The EPL Effect – Part 1
Yesterday the much-anticipated movie Eat Pray Love the Movie opened. I attended the first showing (around noon) at the 41st Avenue Cinema in Capitola, CA. If the size of that audience is any indication of the potential box office for this movie, it’s going to be a big success.
I think part of the reason for the almost sold-out crowd is Julia Roberts—an appealing actress, always fun to watch, never schmaltzes up the joint. As usual, she is terrific in this film—warm and real.
The movie has also had great pre-release publicity and lots of merchandising tie-ins. (I did see the blouse Julia wore in a scene in India that is selling now at Cost Plus World Market.)
But I think the main reason for the big draw is of course THE BOOK, which has sold over 7 million copies to date. It definitely struck a chord with women across America. More on that chord later in EPL – Part 2.
First off, I liked the book. It’s well written, funny, personal, and insightful about a range of topics (not just the eating, praying, and love parts). I like Elizabeth Gilbert—from the gist I get of her as a person—from her writing and hearing her speak. I didn’t find her whiny (a common criticism of her book) nor did I find the movie: “Carrie Bradshaw shopping for spirituality”— a criticism of the film.
I liked the movie. And since I brought up SATC II (which I gave a grade of B in my review), I give EPL a B+ because the book filled in the missing scenes and gave the viewing experience more depth.
I also give EPL an E for “enjoyable.” It’s a good story about a woman trying to get on the right path in life after she had veered off into a dead end.
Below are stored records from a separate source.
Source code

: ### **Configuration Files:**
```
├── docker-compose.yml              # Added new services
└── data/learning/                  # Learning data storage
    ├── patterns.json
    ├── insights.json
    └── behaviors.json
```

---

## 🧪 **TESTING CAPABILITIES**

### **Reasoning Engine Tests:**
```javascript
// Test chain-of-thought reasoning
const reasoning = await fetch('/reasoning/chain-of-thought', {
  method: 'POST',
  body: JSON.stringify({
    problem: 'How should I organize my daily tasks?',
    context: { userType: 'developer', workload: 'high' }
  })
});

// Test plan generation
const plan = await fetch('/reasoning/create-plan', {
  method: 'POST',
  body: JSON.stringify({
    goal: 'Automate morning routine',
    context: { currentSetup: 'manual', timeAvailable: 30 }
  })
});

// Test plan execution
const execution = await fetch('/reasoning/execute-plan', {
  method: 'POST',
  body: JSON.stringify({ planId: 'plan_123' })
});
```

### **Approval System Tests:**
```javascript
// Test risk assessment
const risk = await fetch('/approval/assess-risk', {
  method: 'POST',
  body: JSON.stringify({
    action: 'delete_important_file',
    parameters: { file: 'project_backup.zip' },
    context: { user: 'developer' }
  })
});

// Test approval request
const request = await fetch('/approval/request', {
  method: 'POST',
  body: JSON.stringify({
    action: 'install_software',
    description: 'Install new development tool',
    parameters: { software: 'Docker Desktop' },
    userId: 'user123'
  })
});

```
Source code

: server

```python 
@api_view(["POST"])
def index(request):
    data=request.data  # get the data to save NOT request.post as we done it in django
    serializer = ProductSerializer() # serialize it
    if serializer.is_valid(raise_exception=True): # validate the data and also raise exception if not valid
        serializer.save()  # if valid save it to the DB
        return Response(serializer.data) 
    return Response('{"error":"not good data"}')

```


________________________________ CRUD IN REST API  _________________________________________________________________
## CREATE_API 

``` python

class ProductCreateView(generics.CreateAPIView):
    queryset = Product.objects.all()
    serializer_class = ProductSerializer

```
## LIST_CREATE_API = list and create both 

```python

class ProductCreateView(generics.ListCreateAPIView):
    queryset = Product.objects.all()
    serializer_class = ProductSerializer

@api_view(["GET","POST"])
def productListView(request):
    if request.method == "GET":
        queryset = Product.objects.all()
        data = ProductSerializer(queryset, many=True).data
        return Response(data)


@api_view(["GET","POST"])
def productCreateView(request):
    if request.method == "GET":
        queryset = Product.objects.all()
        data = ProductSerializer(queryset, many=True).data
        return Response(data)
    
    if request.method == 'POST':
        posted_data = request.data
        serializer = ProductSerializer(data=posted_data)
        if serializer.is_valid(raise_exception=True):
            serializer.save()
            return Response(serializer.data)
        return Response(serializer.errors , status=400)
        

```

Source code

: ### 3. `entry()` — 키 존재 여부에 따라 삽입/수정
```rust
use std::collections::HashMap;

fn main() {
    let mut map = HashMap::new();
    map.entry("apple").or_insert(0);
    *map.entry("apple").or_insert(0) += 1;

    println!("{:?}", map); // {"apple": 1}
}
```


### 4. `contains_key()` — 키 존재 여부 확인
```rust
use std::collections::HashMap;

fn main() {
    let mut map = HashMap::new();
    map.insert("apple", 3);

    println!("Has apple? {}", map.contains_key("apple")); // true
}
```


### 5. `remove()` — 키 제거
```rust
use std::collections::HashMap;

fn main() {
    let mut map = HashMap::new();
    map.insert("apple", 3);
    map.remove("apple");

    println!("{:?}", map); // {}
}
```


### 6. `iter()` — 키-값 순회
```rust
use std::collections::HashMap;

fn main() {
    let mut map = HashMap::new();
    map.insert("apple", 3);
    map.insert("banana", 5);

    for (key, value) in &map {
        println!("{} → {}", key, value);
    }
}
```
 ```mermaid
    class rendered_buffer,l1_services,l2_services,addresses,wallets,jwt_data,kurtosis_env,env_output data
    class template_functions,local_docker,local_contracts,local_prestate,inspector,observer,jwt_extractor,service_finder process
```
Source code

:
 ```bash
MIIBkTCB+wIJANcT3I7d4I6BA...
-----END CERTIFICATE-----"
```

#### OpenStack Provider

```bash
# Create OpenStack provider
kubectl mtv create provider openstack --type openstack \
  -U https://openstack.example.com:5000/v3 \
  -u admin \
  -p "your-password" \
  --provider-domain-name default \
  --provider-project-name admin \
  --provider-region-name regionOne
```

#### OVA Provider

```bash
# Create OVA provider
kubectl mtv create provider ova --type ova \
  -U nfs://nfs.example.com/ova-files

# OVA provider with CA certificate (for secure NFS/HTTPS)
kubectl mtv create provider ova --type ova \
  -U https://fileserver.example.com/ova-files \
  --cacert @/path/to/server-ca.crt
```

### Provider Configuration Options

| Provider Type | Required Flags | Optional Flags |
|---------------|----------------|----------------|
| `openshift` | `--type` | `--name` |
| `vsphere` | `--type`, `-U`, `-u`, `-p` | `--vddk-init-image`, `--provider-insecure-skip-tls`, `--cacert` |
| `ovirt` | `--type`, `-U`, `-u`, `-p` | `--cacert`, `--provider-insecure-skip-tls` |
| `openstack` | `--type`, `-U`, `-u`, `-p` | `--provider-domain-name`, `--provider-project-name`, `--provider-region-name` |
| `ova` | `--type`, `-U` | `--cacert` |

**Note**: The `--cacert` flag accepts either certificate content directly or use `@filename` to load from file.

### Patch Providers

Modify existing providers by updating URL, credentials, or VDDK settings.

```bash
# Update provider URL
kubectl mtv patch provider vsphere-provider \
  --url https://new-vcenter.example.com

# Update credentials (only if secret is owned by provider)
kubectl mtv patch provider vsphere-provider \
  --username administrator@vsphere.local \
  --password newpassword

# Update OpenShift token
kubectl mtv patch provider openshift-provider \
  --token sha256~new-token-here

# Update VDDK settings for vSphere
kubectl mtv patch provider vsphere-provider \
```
It’s a story about a woman with courage to “cross over.” Attraversiamo, Liz!
I also give ELP a P for “profound-ish.” The movie tries to be profound about how to find God/how to find yourself/how to be spiritual/how to forgive oneself/how to move on from emotional devastation—by spouting “bumper sticker” slogans (as mentioned in the movie) about muffin tops, moats, pleasure, work on it, God is you in you kind-of-stuff. More corny than profound and for me this was the weak part of the movie.
Lastly I give EPL and L for “luscious.” This is where the movie excels.
Luscious means “rich sweet juicy taste.” The food scenes are plentiful and yummy. You will crave pasta carbonara by the time you leave the theater.
Luscious means “dramatic and romantic style with strong appeal to the emotions and senses.” The drama and romance are well done. The senses are also well stimulated:
* You can taste the pizza and the zucchini cheese dish (What is that called? Looked totally delish!).
* You can taste the yucky-looking medicinal concoctions in Bali.
* You can feel the red wine buzz.
* You can feel the grit of India.
* You can feel the tropical winds of Bali.
* You can smell the marketplaces.
* Hear some great tunes from the soundtrack that augment the story.
* You can barely breathe the stifling air of the ashram and hear the weird chanting.
* You get to hear the voices of Stephen (the ex-hubby) and David the Actor—as they had no dialogue in the book.
* You can sense the meditations and feel the uneasiness of people trying to connect to something.
* You can see the pain on Stephen’s face.
* You can see the remorse on Liz’s face.
* You can see the love on Felipe’s face.
* You’re touched by the touching scene of Thanksgiving dinner with friends holding hands and giving thanks.
Luscious also means “very desirable physically with a strong and direct sexual presence. Two words: Javier Bardem. Holy moly. Favorite line in the movie:“It’s time, Liz” —as Felipe (a Brazilian) dances Liz toward the bedroom with gorgeous background music playing: a samba version of “’S Wonderful” by João Gilberto (‘S wonderful! ’S marvelous! You should care for me…). Great rendition. Nice touch!
Favorite scene in the movie: Felipe’s affectionate goodbye to his son. So emotional. Get out the Kleenex!
In conclusioni, Eat Pray Love lets you vicariously enjoy a unique vacation with positive life-changing experiences. And you don’t even have to pack a suitcase!
To the cast (Richard Jenkins in particular did an excellent job) and crew, especially the director (and co-screenwriter) RYAN MURPHY, you perked up my summer!